As a salesman I spend a lot of time in my truck driving from customer to customer. When I am not on the phone I would like to be learning. A few years ago when the Lord opened my eyes to the reformed faith I made a huge learning jump by burning up my iPod in the car and anywhere else it was appropriate. I would like to do this again. I am desiring the best education I can give myself by listening (for free I hope or atleast inexpensive). My first priority is to listen to the best reformed "audio seminary for the layman" as possible. Any ideas? I am also intrested in history, philosophy, apolegitics, logic, etc... from a reformed perspective. What would yall do if you were trying to build an audio university for yourself. Any suggestions would be helpful and appreciated.


----------



## cbryant (May 28, 2009)

Blev3rd,

Reformed Theological Seminary and Covenant Theological Seminary have full courses on iTunesU. These run the gambit from Church History to Apologetics to Biblical Studies. The ones i've listened to are very accessible to the lay-person.

Hope This Helps


----------



## Brother John (May 28, 2009)

cbryant said:


> Blev3rd,
> 
> Reformed Theological Seminary and Covenant Theological Seminary have full courses on iTunesU. These run the gambit from Church History to Apologetics to Biblical Studies. The ones i've listened to are very accessible to the lay-person.
> 
> Hope This Helps




Thanks Chris I will look into these.


----------



## Fly Caster (May 28, 2009)

Your pastor has a great series on Reformation History on sermonaudio. But I'm sure that you know that already...


----------



## Calvinist Cowboy (May 28, 2009)

I am really enjoying JI Packer's course on the English Puritans at RTS on iTunesU.


----------



## D. Paul (May 28, 2009)

James White - The Dividing Line at aomin.org
Monergism Mp3 Library

I developed this habit about 8-9 yrs ago commuting to Columbus (an hrs drive) and my list of sources has grown but I like these.

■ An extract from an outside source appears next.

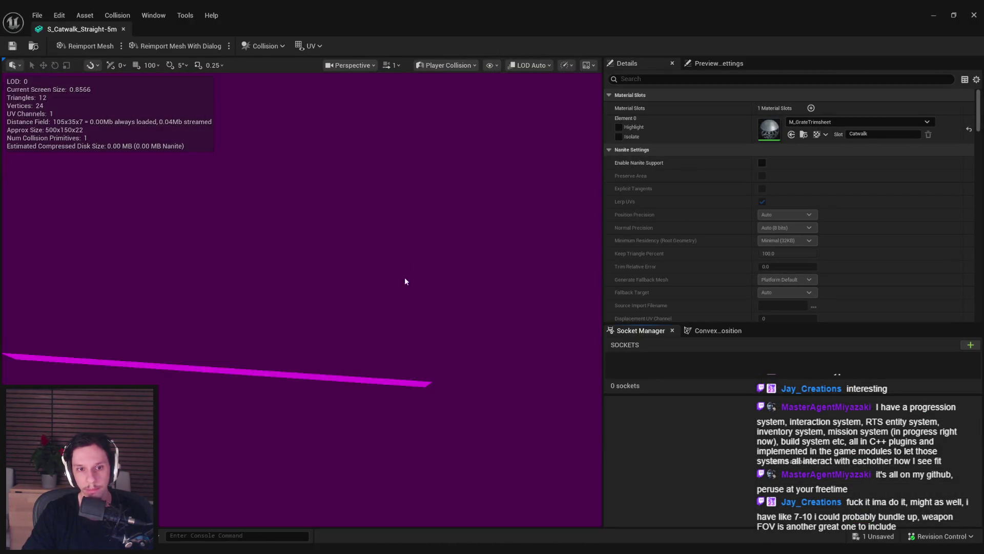
pyautogui.click(464, 65)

Also try the MacLaurin Institute and the Trinity Foundation for Mp3.


----------



## puritanpilgrim (May 28, 2009)

Our recent classes | BiblicalTraining.org is nice too. There are many diverse scholars on that site.


----------



## Calvinist Cowboy (May 28, 2009)

The Reformed Forum is very good Reformed Forum; it focuses on theological subjects, much like the White Horse Inn, but on a higher level (that is, many of the subjects are more erudite).


----------



## larryjf (May 28, 2009)

There are many good ideas listed above. Let me link to a few of them...

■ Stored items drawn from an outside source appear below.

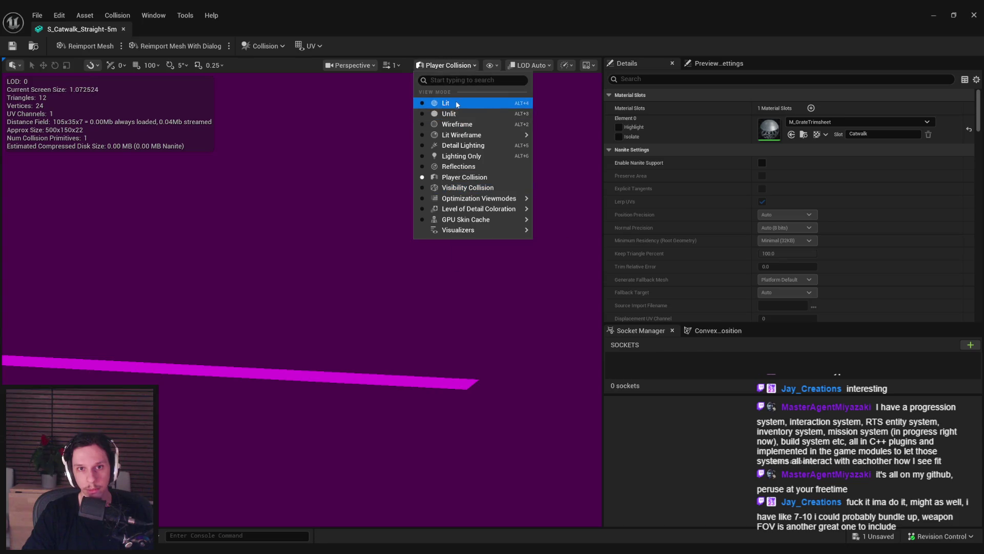
pyautogui.click(457, 105)
pyautogui.click(491, 65)
pyautogui.click(462, 281)
pyautogui.moveTo(463, 281)
pyautogui.mouseDown()
pyautogui.moveTo(436, 328)
pyautogui.moveTo(445, 298)
pyautogui.moveTo(356, 375)
pyautogui.mouseUp()
# Step: Replace the catwalk's collision with a new simplified shape, then check out and save
pyautogui.click(336, 373)
pyautogui.press('Delete')
pyautogui.click(118, 16)
pyautogui.click(144, 76)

Monergism :: MP3 Audio & Multimedia
Our recent classes | BiblicalTraining.org
Worldwide Classroom

Some others...

SermonAudio.com - Still Waters Revival Books
URC Learning Reformed Sermons, Discussion Programs & Lessons, with Audio
Radio Apologia
CPRC Audio
Sabbath_Services
Christ Reformed Info - MP3's and Real Audio (of Academy Lectures)


----------



## Brother John (May 28, 2009)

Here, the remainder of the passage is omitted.